=== Given data ===

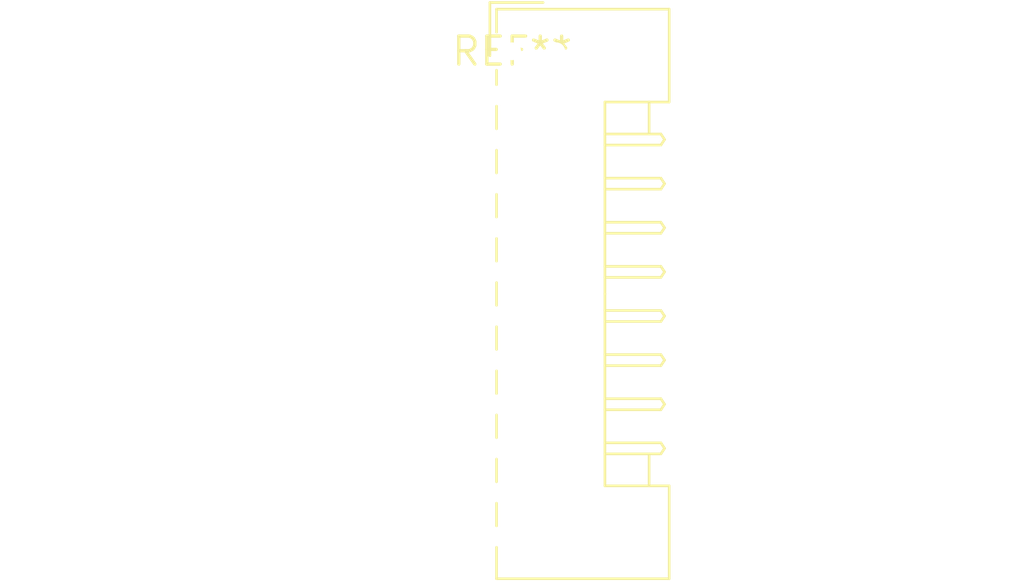
<source format=kicad_pcb>
(kicad_pcb (version 20240108) (generator pcbnew)

  (general
    (thickness 1.6)
  )

  (paper "A4")
  (layers
    (0 "F.Cu" signal)
    (31 "B.Cu" signal)
    (32 "B.Adhes" user "B.Adhesive")
    (33 "F.Adhes" user "F.Adhesive")
    (34 "B.Paste" user)
    (35 "F.Paste" user)
    (36 "B.SilkS" user "B.Silkscreen")
    (37 "F.SilkS" user "F.Silkscreen")
    (38 "B.Mask" user)
    (39 "F.Mask" user)
    (40 "Dwgs.User" user "User.Drawings")
    (41 "Cmts.User" user "User.Comments")
    (42 "Eco1.User" user "User.Eco1")
    (43 "Eco2.User" user "User.Eco2")
    (44 "Edge.Cuts" user)
    (45 "Margin" user)
    (46 "B.CrtYd" user "B.Courtyard")
    (47 "F.CrtYd" user "F.Courtyard")
    (48 "B.Fab" user)
    (49 "F.Fab" user)
    (50 "User.1" user)
    (51 "User.2" user)
    (52 "User.3" user)
    (53 "User.4" user)
    (54 "User.5" user)
    (55 "User.6" user)
    (56 "User.7" user)
    (57 "User.8" user)
    (58 "User.9" user)
  )

  (setup
    (pad_to_mask_clearance 0)
    (pcbplotparams
      (layerselection 0x00010fc_ffffffff)
      (plot_on_all_layers_selection 0x0000000_00000000)
      (disableapertmacros false)
      (usegerberextensions false)
      (usegerberattributes false)
      (usegerberadvancedattributes false)
      (creategerberjobfile false)
      (dashed_line_dash_ratio 12.000000)
      (dashed_line_gap_ratio 3.000000)
      (svgprecision 4)
      (plotframeref false)
      (viasonmask false)
      (mode 1)
      (useauxorigin false)
      (hpglpennumber 1)
      (hpglpenspeed 20)
      (hpglpendiameter 15.000000)
      (dxfpolygonmode false)
      (dxfimperialunits false)
      (dxfusepcbnewfont false)
      (psnegative false)
      (psa4output false)
      (plotreference false)
      (plotvalue false)
      (plotinvisibletext false)
      (sketchpadsonfab false)
      (subtractmaskfromsilk false)
      (outputformat 1)
      (mirror false)
      (drillshape 1)
      (scaleselection 1)
      (outputdirectory "")
    )
  )

  (net 0 "")

  (footprint "JAE_LY20-24P-DLT1_2x12_P2.00mm_Horizontal" (layer "F.Cu") (at 0 0))

)

</source>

===

• _To-do item_:
Although the records contain pictures, the copy should hold only their text, reproduced exactly.

• _Answer_:
<source format=kicad_pcb>
(kicad_pcb (version 20240108) (generator pcbnew)

  (general
    (thickness 1.6)
  )

  (paper "A4")
  (layers
    (0 "F.Cu" signal)
    (31 "B.Cu" signal)
    (32 "B.Adhes" user "B.Adhesive")
    (33 "F.Adhes" user "F.Adhesive")
    (34 "B.Paste" user)
    (35 "F.Paste" user)
    (36 "B.SilkS" user "B.Silkscreen")
    (37 "F.SilkS" user "F.Silkscreen")
    (38 "B.Mask" user)
    (39 "F.Mask" user)
    (40 "Dwgs.User" user "User.Drawings")
    (41 "Cmts.User" user "User.Comments")
    (42 "Eco1.User" user "User.Eco1")
    (43 "Eco2.User" user "User.Eco2")
    (44 "Edge.Cuts" user)
    (45 "Margin" user)
    (46 "B.CrtYd" user "B.Courtyard")
    (47 "F.CrtYd" user "F.Courtyard")
    (48 "B.Fab" user)
    (49 "F.Fab" user)
    (50 "User.1" user)
    (51 "User.2" user)
    (52 "User.3" user)
    (53 "User.4" user)
    (54 "User.5" user)
    (55 "User.6" user)
    (56 "User.7" user)
    (57 "User.8" user)
    (58 "User.9" user)
  )

  (setup
    (pad_to_mask_clearance 0)
    (pcbplotparams
      (layerselection 0x00010fc_ffffffff)
      (plot_on_all_layers_selection 0x0000000_00000000)
      (disableapertmacros false)
      (usegerberextensions false)
      (usegerberattributes false)
      (usegerberadvancedattributes false)
      (creategerberjobfile false)
      (dashed_line_dash_ratio 12.000000)
      (dashed_line_gap_ratio 3.000000)
      (svgprecision 4)
      (plotframeref false)
      (viasonmask false)
      (mode 1)
      (useauxorigin false)
      (hpglpennumber 1)
      (hpglpenspeed 20)
      (hpglpendiameter 15.000000)
      (dxfpolygonmode false)
      (dxfimperialunits false)
      (dxfusepcbnewfont false)
      (psnegative false)
      (psa4output false)
      (plotreference false)
      (plotvalue false)
      (plotinvisibletext false)
      (sketchpadsonfab false)
      (subtractmaskfromsilk false)
      (outputformat 1)
      (mirror false)
      (drillshape 1)
      (scaleselection 1)
      (outputdirectory "")
    )
  )

  (net 0 "")

  (footprint "JAE_LY20-24P-DLT1_2x12_P2.00mm_Horizontal" (layer "F.Cu") (at 0 0))

)

</source>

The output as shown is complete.